─── INFORMATION

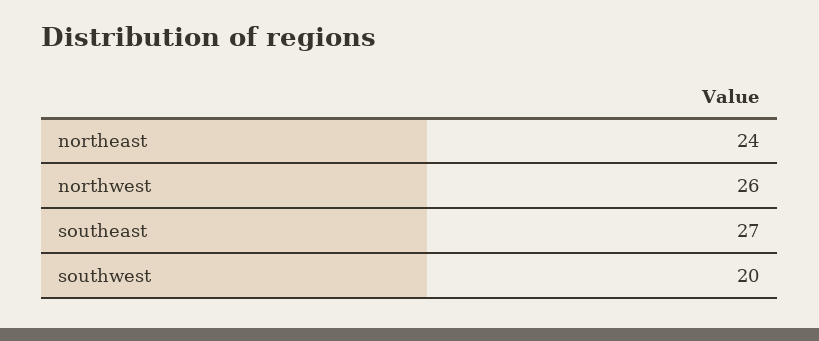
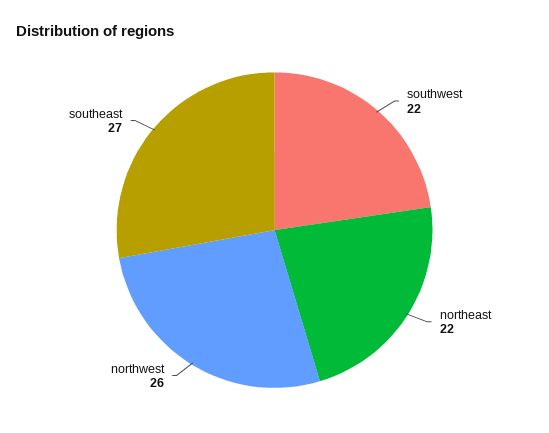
northeast: 24 -> 22
southwest: 20 -> 22

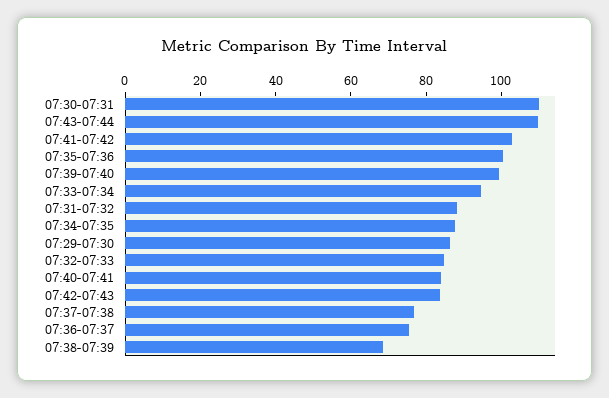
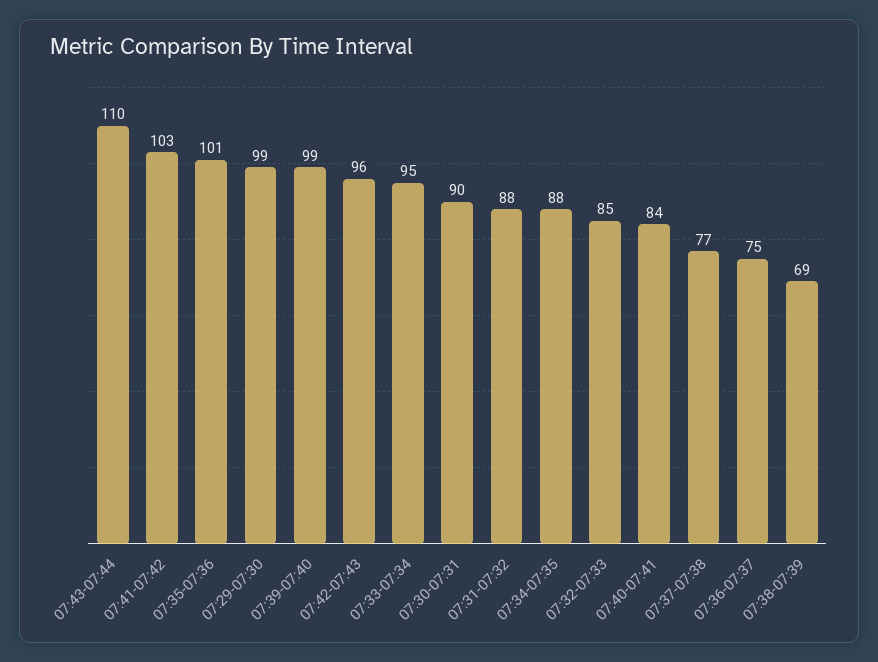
07:30-07:31: 110 -> 90
07:29-07:30: 85 -> 99
07:42-07:43: 85 -> 96

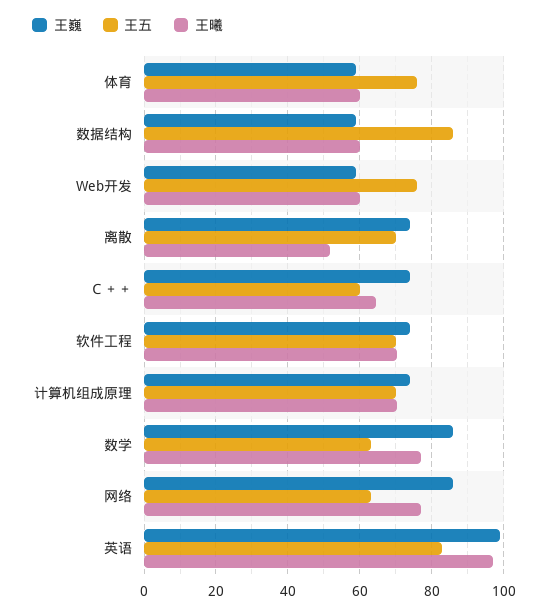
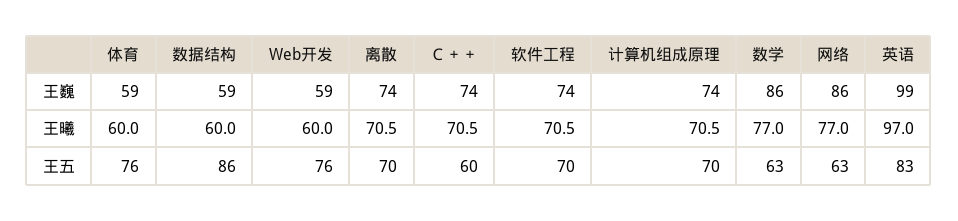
王曦, 离散: 52 -> 70.5
王曦, Ｃ＋＋: 64 -> 70.5

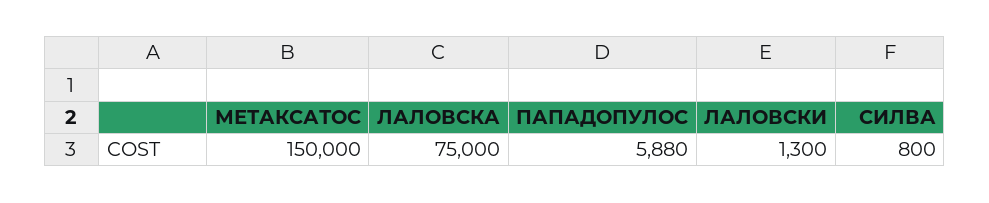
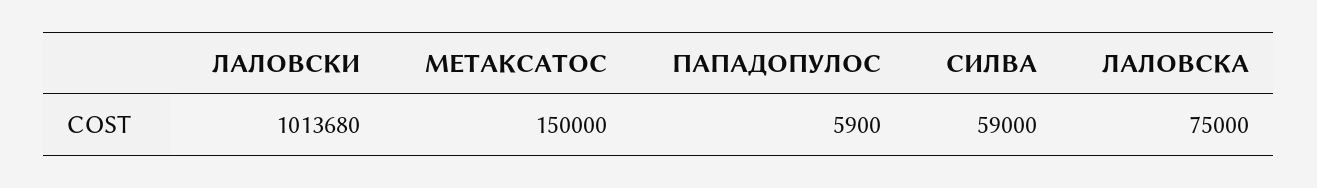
ПАПАДОПУЛОС: 5880 -> 5900
ЛАЛОВСКИ: 1300 -> 1013680
СИЛВА: 800 -> 59000

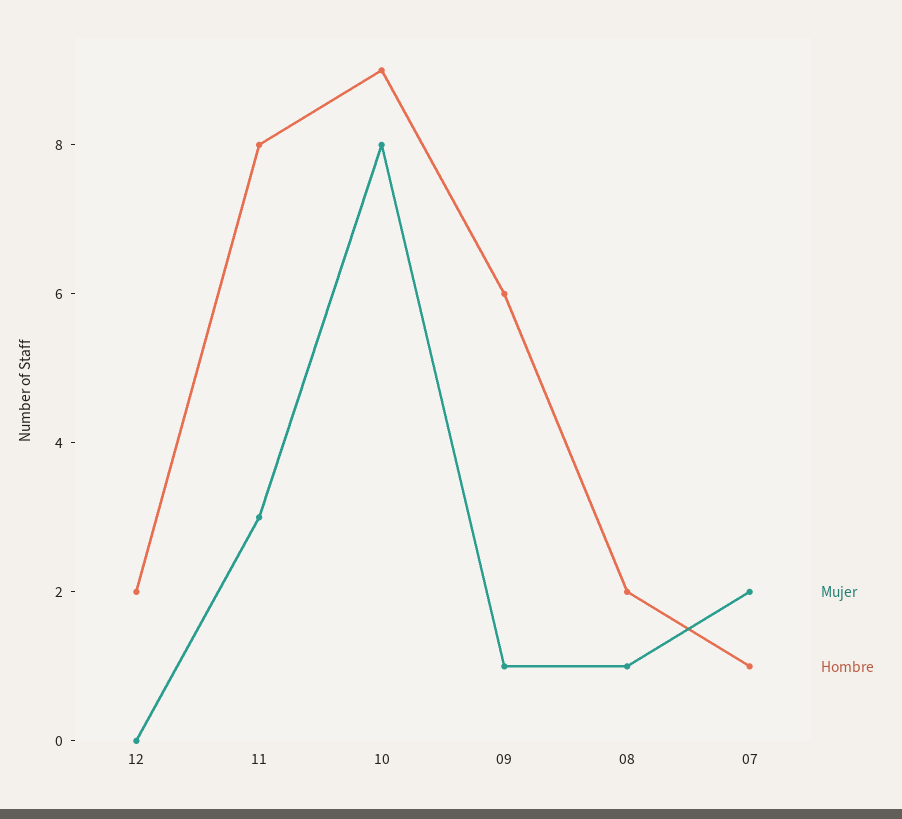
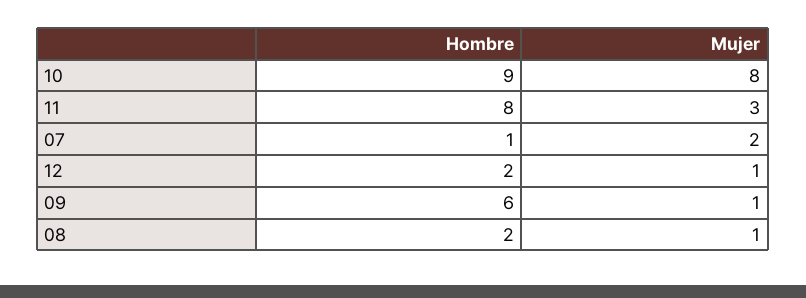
Mujer, 12: 0 -> 1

──────

• WORK REQUIRED: Please set down exactly the lines from the one holding "07:29-07:30: 85 -> 99" through the last line of the entries, both ends included, and skip pictures.

• OUTPUT FOR THIS TASK:
07:29-07:30: 85 -> 99
07:42-07:43: 85 -> 96

王曦, 离散: 52 -> 70.5
王曦, Ｃ＋＋: 64 -> 70.5

ПАПАДОПУЛОС: 5880 -> 5900
ЛАЛОВСКИ: 1300 -> 1013680
СИЛВА: 800 -> 59000

Mujer, 12: 0 -> 1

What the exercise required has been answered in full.